History Weekend – The Iconoclast Brann

If ever there were a 19th Century journalist more deeply wedded to the old mission statement of comforting (and avenging) the afflicted and afflicting the comfortable with energy and fierce enthusiasm, that person would have to be one William Cowper Brann. In the last decade of the 19th Century, he possessed a small but widely-read newspaper called the Iconoclast, a reservoir of spleen the size of Lake Michigan, and a vocabulary of erudite vituperation which would be the envy of many a political blogger today. Born in 1855, in Coles County, Illinois, he was the son of a Presbyterian minister. Upon losing his mother when barely out of diapers, he was placed with a foster family. At the age of thirteen, he ran away from the foster home and made his own way in the world, armored with a bare three years of formal education. He worked as a hotel bellboy, an apprentice house painter, and as a printer’s devil, from which he graduated into cub reporting.
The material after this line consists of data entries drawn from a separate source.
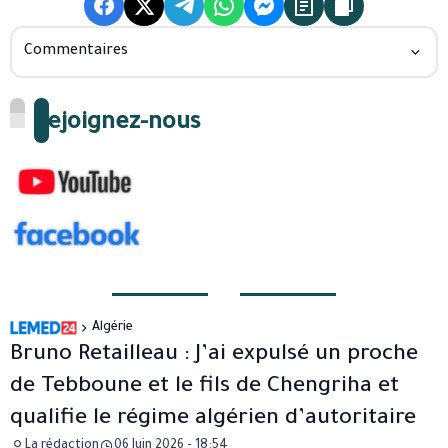
Commentaires
Rejoignez-nous
Algérie
Bruno Retailleau : J’ai expulsé un proche
de Tebboune et le fils de Chengriha et
qualifie le régime algérien d’autoritaire
La rédaction
06 Juin 2026 - 18:54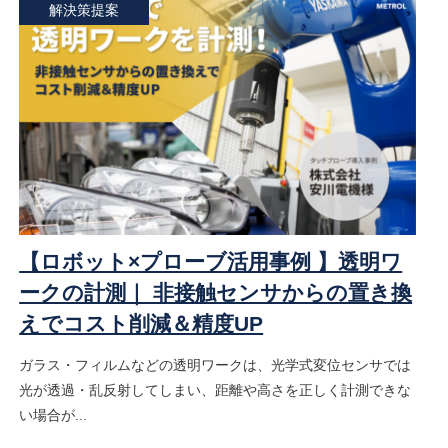
解決策提案
【ロボット×プローブ活用事例 】透明ワ
ークの計測｜ 非接触センサからの置き換
えでコスト削減＆精度UP
ガラス・フィルムなどの透明ワークは、光学式変位センサでは
光が透過・乱反射してしまい、距離や高さを正しく計測できな
い場合が...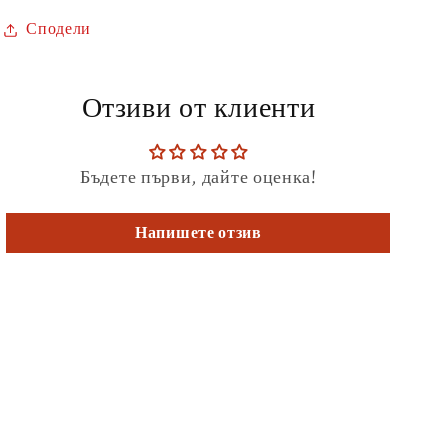
Сподели
Отзиви от клиенти
Бъдете първи, дайте оценка!
Напишете отзив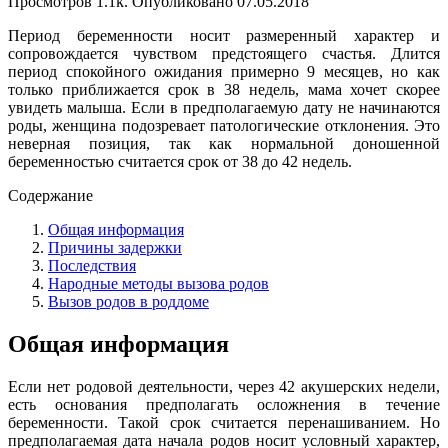
Просмотров
1.1k.
Опубликовано
07.05.2018
Период беременности носит размеренный характер и
сопровождается чувством предстоящего счастья. Длится
период спокойного ожидания примерно 9 месяцев, но как
только приближается срок в 38 недель, мама хочет скорее
увидеть малыша. Если в предполагаемую дату не начинаются
роды, женщина подозревает патологические отклонения. Это
неверная позиция, так как нормальной доношенной
беременностью считается срок от 38 до 42 недель.
Содержание
Общая информация
Причины задержки
Последствия
Народные методы вызова родов
Вызов родов в роддоме
Общая информация
Если нет родовой деятельности, через 42 акушерских недели,
есть основания предполагать осложнения в течение
беременности. Такой срок считается перенашиванием. Но
предполагаемая дата начала родов носит условный характер,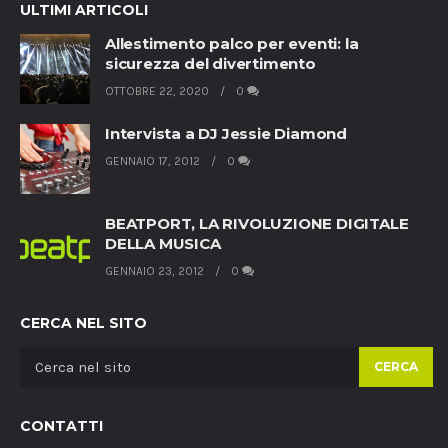
ULTIMI ARTICOLI
Allestimento palco per eventi: la
sicurezza del divertimento
OTTOBRE 22, 2020
0
Intervista a DJ Jessie Diamond
GENNAIO 17, 2012
0
BEATPORT, LA RIVOLUZIONE DIGITALE
DELLA MUSICA
GENNAIO 23, 2012
0
CERCA NEL SITO
CERCA
CONTATTI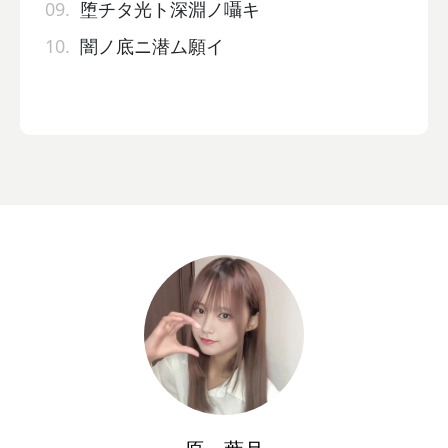
09.
堕チタ光ト深淵ノ囁キ
10.
闇ノ底ニ潜ム願イ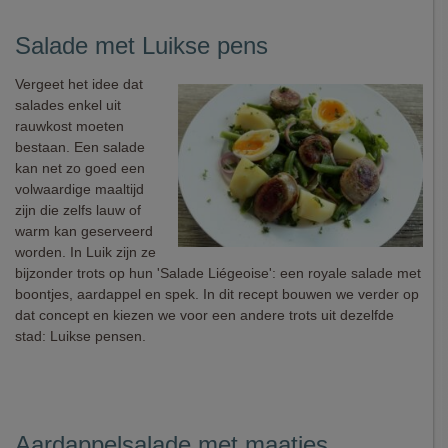
Salade met Luikse pens
Vergeet het idee dat
salades enkel uit
rauwkost moeten
bestaan. Een salade
kan net zo goed een
volwaardige maaltijd
zijn die zelfs lauw of
warm kan geserveerd
worden. In Luik zijn ze
bijzonder trots op hun 'Salade Liégeoise': een royale salade met
boontjes, aardappel en spek. In dit recept bouwen we verder op
dat concept en kiezen we voor een andere trots uit dezelfde
stad: Luikse pensen.
Aardappelsalade met maatjes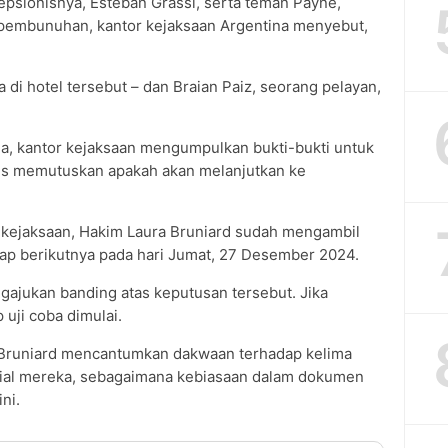
sepsionisnya, Esteban Grassi, serta teman Payne,
 pembunuhan, kantor kejaksaan Argentina menyebut,
 di hotel tersebut – dan Braian Paiz, seorang pelayan,
a, kantor kejaksaan mengumpulkan bukti-bukti untuk
us memutuskan apakah akan melanjutkan ke
 kejaksaan, Hakim Laura Bruniard sudah mengambil
ap berikutnya pada hari Jumat, 27 Desember 2024.
ajukan banding atas keputusan tersebut. Jika
 uji coba dimulai.
Bruniard mencantumkan dakwaan terhadap kelima
isial mereka, sebagaimana kebiasaan dalam dokumen
ni.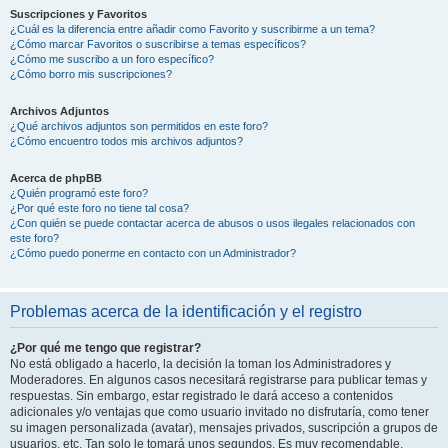
Suscripciones y Favoritos
¿Cuál es la diferencia entre añadir como Favorito y suscribirme a un tema?
¿Cómo marcar Favoritos o suscribirse a temas específicos?
¿Cómo me suscribo a un foro específico?
¿Cómo borro mis suscripciones?
Archivos Adjuntos
¿Qué archivos adjuntos son permitidos en este foro?
¿Cómo encuentro todos mis archivos adjuntos?
Acerca de phpBB
¿Quién programó este foro?
¿Por qué este foro no tiene tal cosa?
¿Con quién se puede contactar acerca de abusos o usos ilegales relacionados con
este foro?
¿Cómo puedo ponerme en contacto con un Administrador?
Problemas acerca de la identificación y el registro
¿Por qué me tengo que registrar?
No está obligado a hacerlo, la decisión la toman los Administradores y
Moderadores. En algunos casos necesitará registrarse para publicar temas y
respuestas. Sin embargo, estar registrado le dará acceso a contenidos
adicionales y/o ventajas que como usuario invitado no disfrutaría, como tener
su imagen personalizada (avatar), mensajes privados, suscripción a grupos de
usuarios, etc. Tan solo le tomará unos segundos. Es muy recomendable.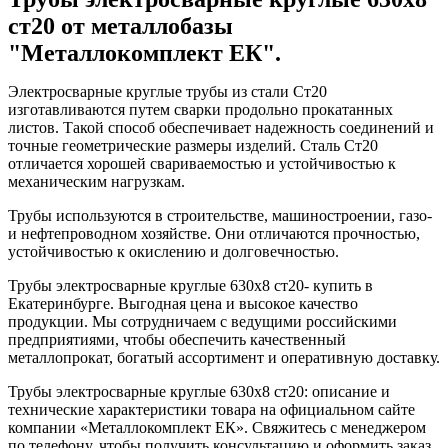
ст20 от металлобазы
"Металлокомплект ЕК".
Электросварные круглые трубы из стали Ст20
изготавливаются путем сварки продольно прокатанных
листов. Такой способ обеспечивает надежность соединений и
точные геометрические размеры изделий. Сталь Ст20
отличается хорошей свариваемостью и устойчивостью к
механическим нагрузкам.
Трубы используются в строительстве, машиностроении, газо-
и нефтепроводном хозяйстве. Они отличаются прочностью,
устойчивостью к окислению и долговечностью.
Трубы электросварные круглые 630x8 ст20- купить в
Екатеринбурге. Выгодная цена и высокое качество
продукции. Мы сотрудничаем с ведущими российскими
предприятиями, чтобы обеспечить качественный
металлопрокат, богатый ассортимент и оперативную доставку.
Трубы электросварные круглые 630x8 ст20: описание и
технические характеристики товара на официальном сайте
компании «Металлокомплект ЕК». Свяжитесь с менеджером
по телефону, чтобы получить консультацию и оформить заказ.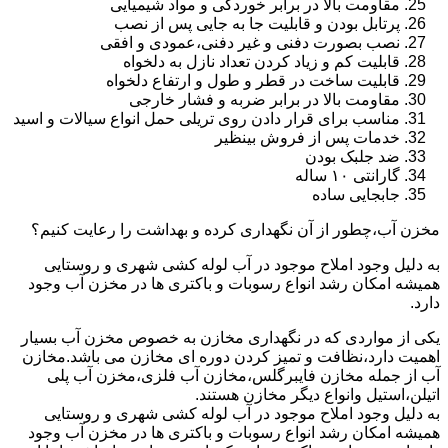
مقاومت بالا در برابر خوردگی و مواد شیمیایی
پرتابل بودن و قابلیت جا به جایی پس از نصب
نصب بصورت دفنی و غیر دفنی،عمودی و افقی
قابلیت کم و زیاد کردن تعداد نازل به دلخواه
قابلیت ساخت در قطر و طول و ارتفاع دلخواه
مقاومت بالا در برابر ضربه و فشار خارجی
مناسب برای قرار دادن روی تریلی حمل انواع سیالات و اسید
خدمات پس از فروش بینظیر
ضد جلبک بودن
گارانتی ۱۰ ساله
جابجایی ساده
مخزن آب،چطور از آن نگهداری کرده و بهداشت را رعایت کنیم؟
به دلیل وجود املاح موجود در آب لوله کشی شهری و روستایی
همیشه امکان رشد انواع رسوبات و باکتری ها در مخزن آب وجود
دارد.
یکی از مواردی که در نگهداری مخازن به خصوص مخزن آب بسیار
اهمیت دارد،نظافت و تمیز کردن دوره ای مخازن می باشد.مخازن
آب از جمله مخازن فایبرگلس،مخازن آب فلزی،مخزن آب پلی
اتیلن،استیل وانواع دیگر مخازن هستند.
به دلیل وجود املاح موجود در آب لوله کشی شهری و روستایی
همیشه امکان رشد انواع رسوبات و باکتری ها در مخزن آب وجود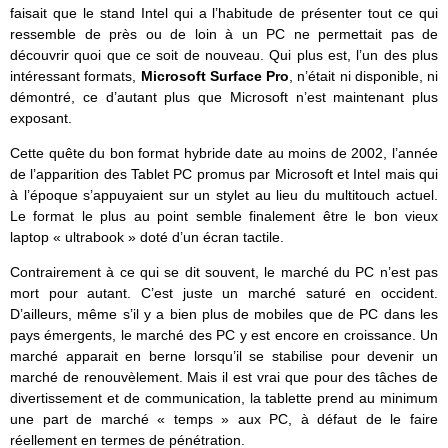
faisait que le stand Intel qui a l’habitude de présenter tout ce qui
ressemble de près ou de loin à un PC ne permettait pas de
découvrir quoi que ce soit de nouveau. Qui plus est, l’un des plus
intéressant formats,
Microsoft Surface Pro
, n’était ni disponible, ni
démontré, ce d’autant plus que Microsoft n’est maintenant plus
exposant.
Cette quête du bon format hybride date au moins de 2002, l’année
de l’apparition des Tablet PC promus par Microsoft et Intel mais qui
à l’époque s’appuyaient sur un stylet au lieu du multitouch actuel.
Le format le plus au point semble finalement être le bon vieux
laptop « ultrabook » doté d’un écran tactile.
Contrairement à ce qui se dit souvent, le marché du PC n’est pas
mort pour autant. C’est juste un marché saturé en occident.
D’ailleurs, même s’il y a bien plus de mobiles que de PC dans les
pays émergents, le marché des PC y est encore en croissance. Un
marché apparait en berne lorsqu’il se stabilise pour devenir un
marché de renouvèlement. Mais il est vrai que pour des tâches de
divertissement et de communication, la tablette prend au minimum
une part de marché « temps » aux PC, à défaut de le faire
réellement en termes de pénétration.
He and his family – for he did manage to marry – gravitated into Texas, settling first in Houston, followed by stints in Galveston and in Austin, working for local newspapers as reporter, editor and editorialist, and attempting to launch his own publication – the first iteration of the Iconoclast – terming it “a journal of personal protest.” For William Cowper Brann had opinions – sulfurous, vituperative and always entertaining, even for a day when public discourse not excluding journalism was conducted metaphorically with brass knuckles – and he despised cant, hypocrisy and what he termed ‘humbuggery’ with a passion burning white-hot and fierce.